University of Minnesota Agriculture student Ruth Burke is spending this summer interning at a CSA farm called Cramer Organics of Delano, MN. Throughout the growing season, she’ll share weekly updates about the experience with readers of the Heavy Table.
Part 1: “Jump and Figure It Out on the Way Down”
“I’m working at an Organic CSA.”
“You mean like a farm?”
“But you don’t have any experience with that.”
“I will after this summer.”
I’ve always been a “jump and figure it out on the way down” sort of person, so my choice to intern at an organic farm this summer did not come as a surprise to many of my closer friends and family. I firmly believe that the best way to learn something is to throw yourself into it and get your hands dirty (literally, in this case).
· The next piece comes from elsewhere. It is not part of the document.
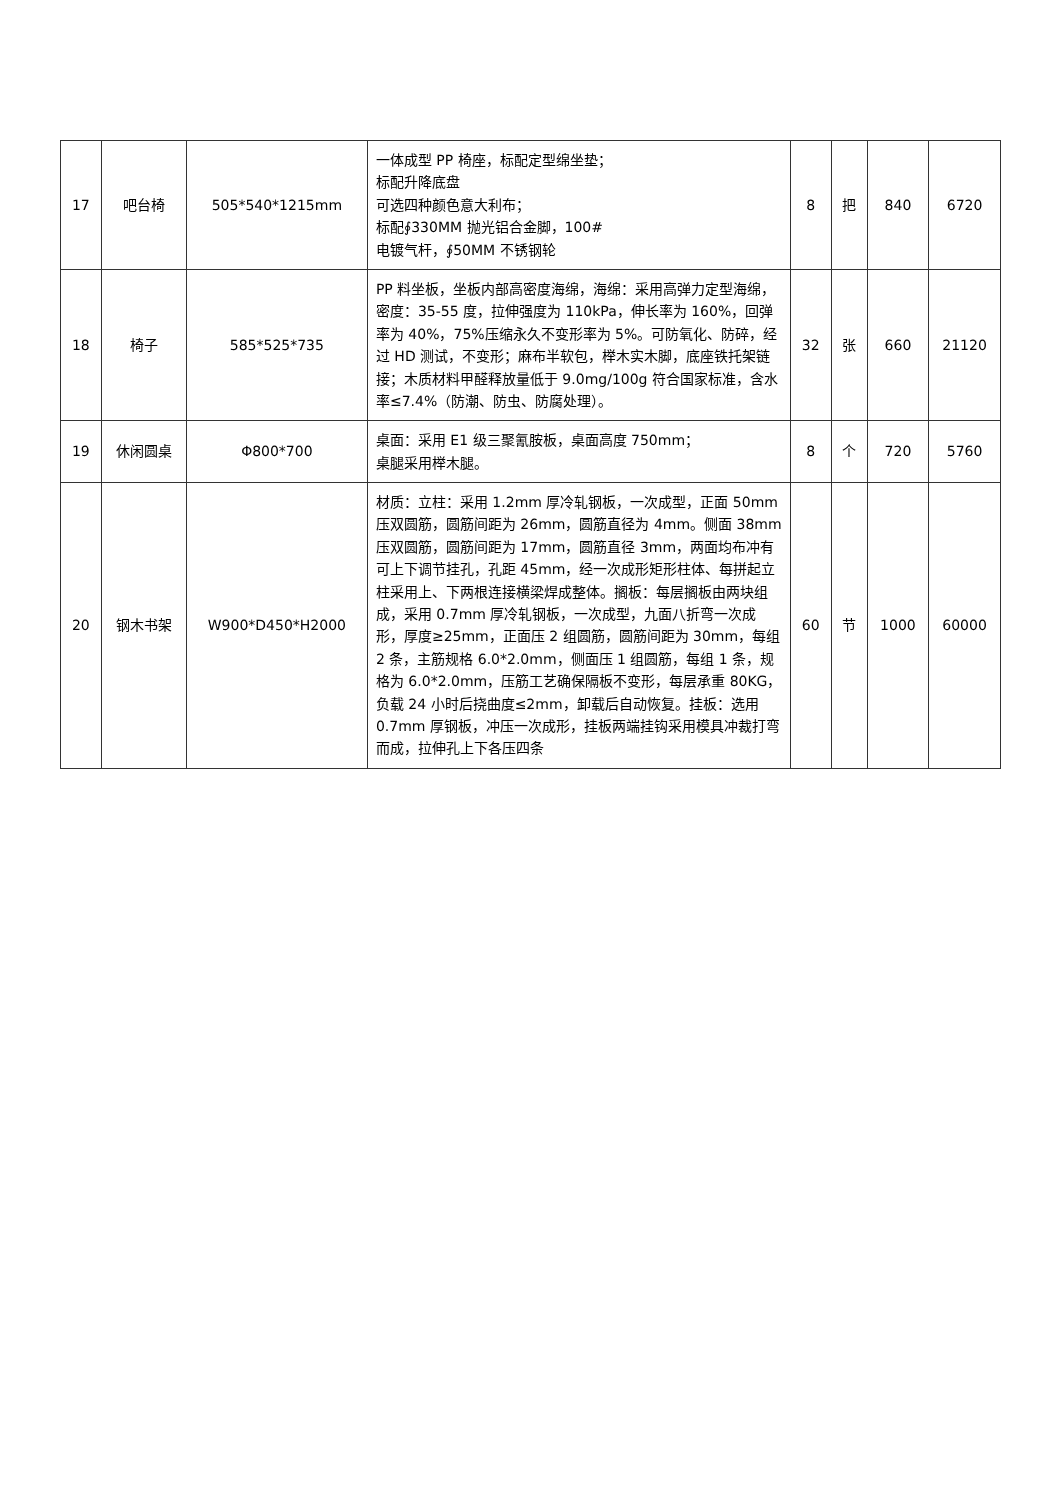| 17 | 吧台椅 | 505*540*1215mm | 一体成型 PP 椅座，标配定型绵坐垫； 标配升降底盘 可选四种颜色意大利布； 标配∮330MM 抛光铝合金脚，100# 电镀气杆，∮50MM 不锈钢轮 | 8 | 把 | 840 | 6720 |
| 18 | 椅子 | 585*525*735 | PP 料坐板，坐板内部高密度海绵，海绵：采用高弹力定型海绵，密度：35-55 度，拉伸强度为 110kPa，伸长率为 160%，回弹率为 40%，75%压缩永久不变形率为 5%。可防氧化、防碎，经过 HD 测试，不变形；麻布半软包，榉木实木脚，底座铁托架链接；木质材料甲醛释放量低于 9.0mg/100g 符合国家标准，含水率≤7.4%（防潮、防虫、防腐处理）。 | 32 | 张 | 660 | 21120 |
| 19 | 休闲圆桌 | Φ800*700 | 桌面：采用 E1 级三聚氰胺板，桌面高度 750mm； 桌腿采用榉木腿。 | 8 | 个 | 720 | 5760 |
| 20 | 钢木书架 | W900*D450*H2000 | 材质：立柱：采用 1.2mm 厚冷轧钢板，一次成型，正面 50mm 压双圆筋，圆筋间距为 26mm，圆筋直径为 4mm。侧面 38mm 压双圆筋，圆筋间距为 17mm，圆筋直径 3mm，两面均布冲有可上下调节挂孔，孔距 45mm，经一次成形矩形柱体、每拼起立柱采用上、下两根连接横梁焊成整体。搁板：每层搁板由两块组成，采用 0.7mm 厚冷轧钢板，一次成型，九面八折弯一次成形，厚度≥25mm，正面压 2 组圆筋，圆筋间距为 30mm，每组 2 条，主筋规格 6.0*2.0mm，侧面压 1 组圆筋，每组 1 条，规格为 6.0*2.0mm，压筋工艺确保隔板不变形，每层承重 80KG，负载 24 小时后挠曲度≤2mm，卸载后自动恢复。挂板：选用 0.7mm 厚钢板，冲压一次成形，挂板两端挂钩采用模具冲裁打弯而成，拉伸孔上下各压四条 | 60 | 节 | 1000 | 60000 |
Over the past few years, I have slowly been preparing myself to take over my family’s small farm in Iowa. Food production is simply the next step. Next summer will be focused on animal production. And at some point: basic machinery and carpentry skills (both of which I woefully lack).
Beyond my personal goal of continuing my family farm however, I have another, larger, and significantly more important goal: I hope to become a steward and educator in the sustainable agriculture movement. How did this dream come about? I’ll tell you:
Born in Long Beach, I’m a Californian at heart. I actually grew up in a few states, including Iowa and Minnesota. I did most of my schooling in Minnesota, and I graduated from Osseo Sr. High School. Upon graduation, I was burnt out and not ready for college.
So, I did what every confused, burnt out, and desperate-for-direction graduate does: I joined the military (specifically, the Marines). I was stationed in California, and while serving, I attended a few college classes. One of them was a geology class, and I knew then and there that my future would involve natural science. After my discharge, I headed back to Minnesota to attend college, filled with drive, determination, and (yes, even the cliché) discipline. I spent my first couple of college years at North Hennepin Community College, taking basic science courses and attempting to flesh out my career goals.
It didn’t take long for me to discover that I enjoyed working with plants, and at the suggestion of my research advisor, I decided to head into agriculture at the University of Minnesota. After my first agronomy class, I was hooked. Then all I needed to do was learn how to farm (not an easy task, I assure you).
Most of my fellow students were raised on farms, so things like tractors, rotations, and cover crops are familiar to them. Although my family has several farms in Iowa, my uncle farms them all and the rest of the family moved into various cities years ago.
Therefore, apart from the occasional holiday spent down on the farm, my experience with farming was limited. And, truthfully, this isn’t a skill that you can just “pick up” if you were raised in the city.
So, last summer, I jumped. I got a job working in the wheat labs at the U of M, and I experienced first hand the dirty, messy, hard work of growing, harvesting, and processing wheat. And although I’m still picking chaff out of some of my shirts and socks, I enjoyed the work and I found true satisfaction in what I did.
A year (and several courses, workshops, and volunteer experiences) later, I now know a great deal more about farming, and the kind I want to do. Even more importantly, I discovered a passion for responsible land stewardship.
You can’t learn about agronomy nowadays without also learning about our country’s soil degradation and water pollution issues. I’d like to not only take over my family farm, as I mentioned, but I’d also like to become an educator of sorts on sustainable agriculture.
My first step for both goals will be interning at a small organic CSA called Cramer Organics in Delano, MN. The owners are focused on sustainable practices and have made it their goal to educate their interns on such topics as composting, cover crops, rotation patterns, integrated pest and weed management, and proper post-harvest storage and safety (stuff that every good farm kid already knows, right?)
They routinely tap into and take advantage of research reported from the University of Minnesota on sustainable agriculture practices and new organic methods. The farm is also hoping to participate in research this summer through the NCR-SARE Farmer Rancher Grant Program that studies various weed-suppressing mulches.
I’m looking forward to becoming an integral part of their operation this summer as I intern from mid-May until late September. Each week, I’ll share a journal of thoughts, concerns, and descriptions of the positives and negatives that come with operating a small organic farm.
Expect to see topics ranging from current political tensions in the organic farm community to lighthearted stories about my experiences throughout the summer. I’ll try to keep a balance of serious discussion, humorous tales, and frustrating problems as they come about this season. By the end of the summer, I expect to have learned a great deal about local food from the ground up, and hopefully my readers will too!